> _Exercise goal_:
In the listing below, change every occurrence of "Phemex" to "Kraken" and leave all other text unchanged. Give only the text lines back, without the pictures.

> _Data items_:
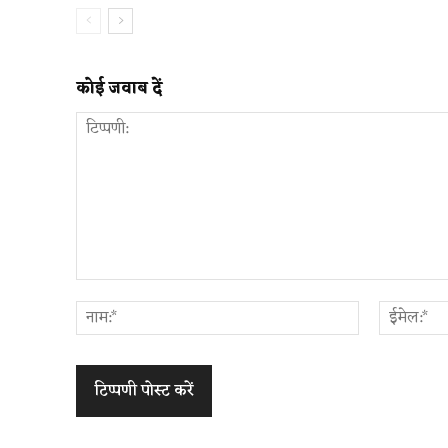
कोई जवाब दें
टिप्पणी:
नाम:*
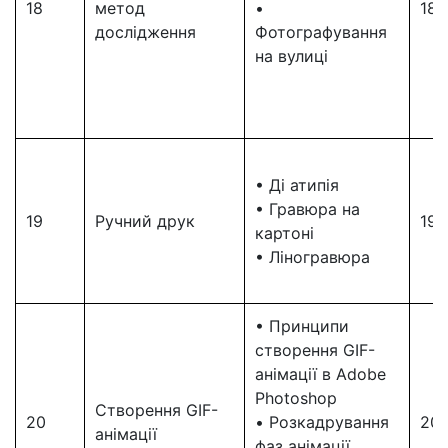
18
метод
•
18
дослідження
Фотографування
на вулиці
• Ді атипія
• Гравюра на
19
Ручний друк
19
картоні
• Ліногравюра
• Принципи
створення GIF-
анімації в Adobe
Photoshop
Створення GIF-
20
• Розкадрування
20
анімації
фаз анімації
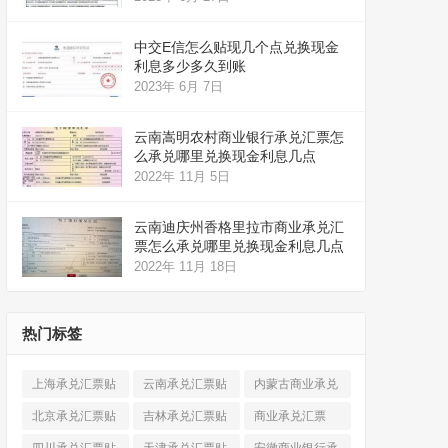
中交E信怎么贴现几个点兑换现金
利息多少多久到账
2023年 6月 7日
云南嵩明农村商业银行承兑汇票怎
么承兑哪里兑换现金利息几点
2022年 11月 5日
云南迪庆州香格里拉市商业承兑汇
票怎么承兑哪里兑换现金利息几点
2022年 11月 18日
热门标签
上海承兑汇票贴
云南承兑汇票贴
内蒙古商业承兑
现
(520)
现
(324)
汇票
(316)
北京承兑汇票贴
吉林承兑汇票贴
商业承兑汇票
现
(912)
现
(123)
(225)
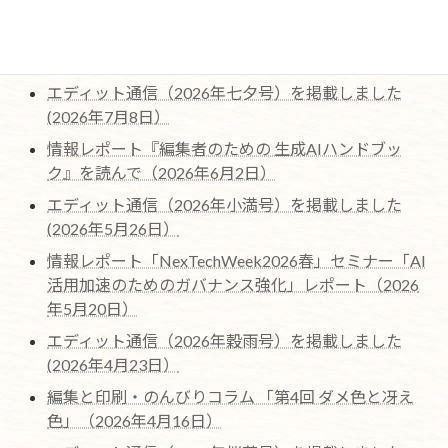
最近の編集協力作品ページを更新しました。（2026
年7月22日)
エディット通信（2026年七夕号）を掲載しました
(2026年7月8日）
情報レポート『編集者のための 生成AIハンドブッ
ク』を読んで（2026年6月2日）
エディット通信（2026年小満号）を掲載しました
(2026年5月26日）
情報レポート「NexTechWeek2026春」セミナー「AI
活用加速のためのガバナンス強化」レポート（2026
年5月20日）
エディット通信（2026年穀雨号）を掲載しました
(2026年4月23日）
編集と印刷・のんびりコラム 「第4回 ダメ色と冴え
色」（2026年4月16日）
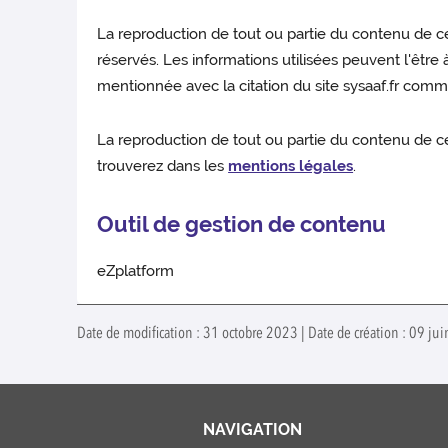
La reproduction de tout ou partie du contenu de ce
réservés. Les informations utilisées peuvent l'être 
mentionnée avec la citation du site sysaaf.fr comm
La reproduction de tout ou partie du contenu de ce
trouverez dans les
mentions légales
.
Outil de gestion de contenu
eZplatform
Date de modification : 31 octobre 2023 | Date de création : 09 ju
NAVIGATION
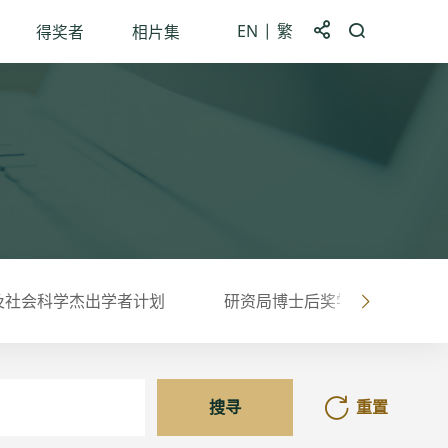
EN
繁
分享到
打开搜索框
得奖者
相片集
及社会科学杰出学者计划
研资局博士后奖学金计划
右
搜寻
重置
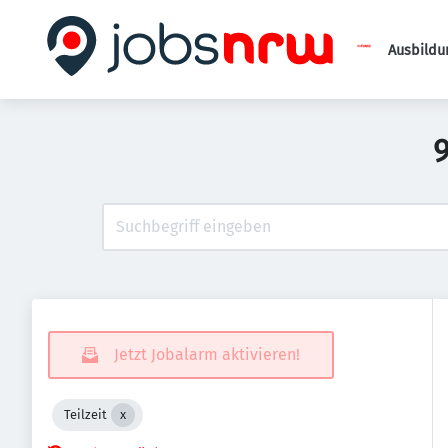
Ausbildu
9
Jetzt Jobalarm aktivieren!
Teilzeit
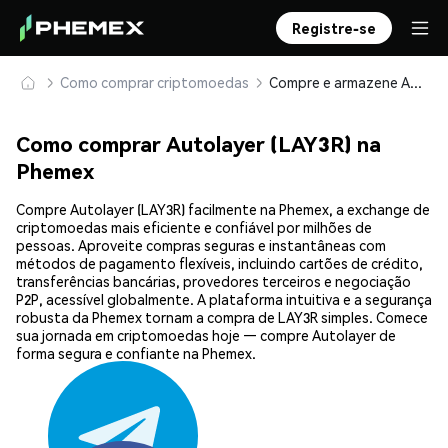
Registre-se
Como comprar criptomoedas
Compre e armazene Autolayer (LAY3R) com segurança
Como comprar Autolayer (LAY3R) na
Phemex
Compre Autolayer (LAY3R) facilmente na Phemex, a exchange de
criptomoedas mais eficiente e confiável por milhões de
pessoas. Aproveite compras seguras e instantâneas com
métodos de pagamento flexíveis, incluindo cartões de crédito,
transferências bancárias, provedores terceiros e negociação
P2P, acessível globalmente. A plataforma intuitiva e a segurança
robusta da Phemex tornam a compra de LAY3R simples. Comece
sua jornada em criptomoedas hoje — compre Autolayer de
forma segura e confiante na Phemex.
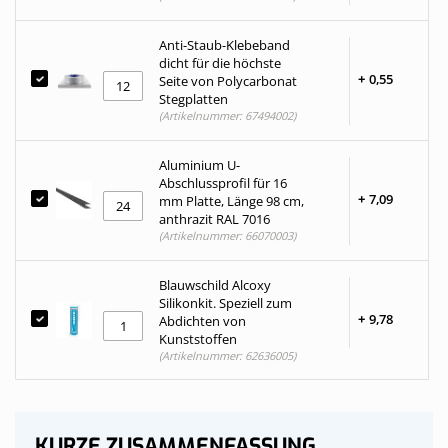
Anti-Staub-Klebeband
dicht für die höchste
+
0,
55
Seite von Polycarbonat
Stegplatten
(Artikelnummer: 67494002)
Aluminium U-
Abschlussprofil für 16
+
7,
09
mm Platte, Länge 98 cm,
anthrazit RAL 7016
(Artikelnummer: 66070003)
Blauwschild Alcoxy
Silikonkit. Speziell zum
+
9,
78
Abdichten von
Kunststoffen
(Artikelnummer: 62636005)
KURZE ZUSAMMENFASSUNG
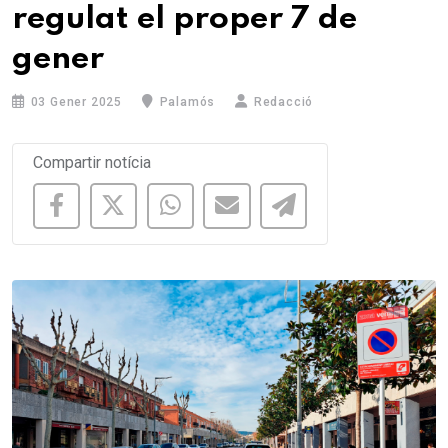
regulat el proper 7 de
gener
03 Gener 2025
Palamós
Redacció
Compartir notícia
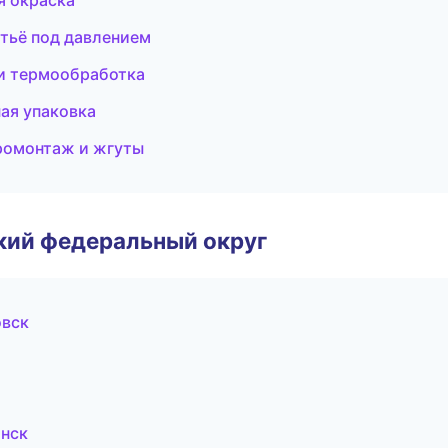
я окраска
тьё под давлением
и термообработка
ая упаковка
тромонтаж и жгуты
ский федеральный округ
овск
нск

> _Answer box_:
कोई जवाब दें
टिप्पणी:
नाम:*
18
метод
•
18
дослідження
Фотографування
на вулиці
• Ді атипія
• Гравюра на
19
Ручний друк
19
картоні
• Ліногравюра
• Принципи
створення GIF-
анімації в Adobe
Photoshop
Створення GIF-
20
• Розкадрування
20
анімації
фаз анімації
中交E信怎么贴现几个点兑换现金
利息多少多久到账
2023年 6月 7日
云南嵩明农村商业银行承兑汇票怎
么承兑哪里兑换现金利息几点
2022年 11月 5日
云南迪庆州香格里拉市商业承兑汇
票怎么承兑哪里兑换现金利息几点
2022年 11月 18日
热门标签
上海承兑汇票贴
云南承兑汇票贴
内蒙古商业承兑
现
(520)
现
(324)
汇票
(316)
北京承兑汇票贴
吉林承兑汇票贴
商业承兑汇票
现
(912)
现
(123)
(225)
最近の編集協力作品ページを更新しました。（2026
年7月22日)
エディット通信（2026年七夕号）を掲載しました
(2026年7月8日）
情報レポート『編集者のための 生成AIハンドブッ
ク』を読んで（2026年6月2日）
エディット通信（2026年小満号）を掲載しました
(2026年5月26日）
情報レポート「NexTechWeek2026春」セミナー「AI
活用加速のためのガバナンス強化」レポート（2026
年5月20日）
エディット通信（2026年穀雨号）を掲載しました
(2026年4月23日）
編集と印刷・のんびりコラム 「第4回 ダメ色と冴え
色」（2026年4月16日）
La reproduction de tout ou partie du contenu de ce
réservés. Les informations utilisées peuvent l'être 
mentionnée avec la citation du site sysaaf.fr comm
La reproduction de tout ou partie du contenu de ce
trouverez dans les
mentions légales
.
Outil de gestion de contenu
eZplatform
Date de modification : 31 octobre 2023 | Date de création : 09 ju
NAVIGATION
EN
繁
分享到
打开搜索框
得奖者
相片集
及社会科学杰出学者计划
研资局博士后奖学金计划
右
搜寻
重置
Ausbildu
9
Jetzt Jobalarm aktivieren!
Teilzeit
Registre-se
Como comprar criptomoedas
Compre e armazene Autolayer (LAY3R) com segurança
Como comprar Autolayer (LAY3R) na
Kraken
Compre Autolayer (LAY3R) facilmente na Kraken, a exchange de
criptomoedas mais eficiente e confiável por milhões de
pessoas. Aproveite compras seguras e instantâneas com
métodos de pagamento flexíveis, incluindo cartões de crédito,
transferências bancárias, provedores terceiros e negociação
P2P, acessível globalmente. A plataforma intuitiva e a segurança
robusta da Kraken tornam a compra de LAY3R simples. Comece
sua jornada em criptomoedas hoje — compre Autolayer de
forma segura e confiante na Kraken.
Anti-Staub-Klebeband
dicht für die höchste
+
0,
55
Seite von Polycarbonat
Stegplatten
(Artikelnummer: 67494002)
Aluminium U-
Abschlussprofil für 16
+
7,
09
mm Platte, Länge 98 cm,
anthrazit RAL 7016
(Artikelnummer: 66070003)
Blauwschild Alcoxy
Silikonkit. Speziell zum
+
9,
78
Abdichten von
Kunststoffen
(Artikelnummer: 62636005)
KURZE ZUSAMMENFASSUNG
regulat el proper 7 de
gener
03 Gener 2025
Palamós
Redacció
Compartir notícia
я окраска
тьё под давлением
и термообработка
ая упаковка
тромонтаж и жгуты
ский федеральный округ
овск
нск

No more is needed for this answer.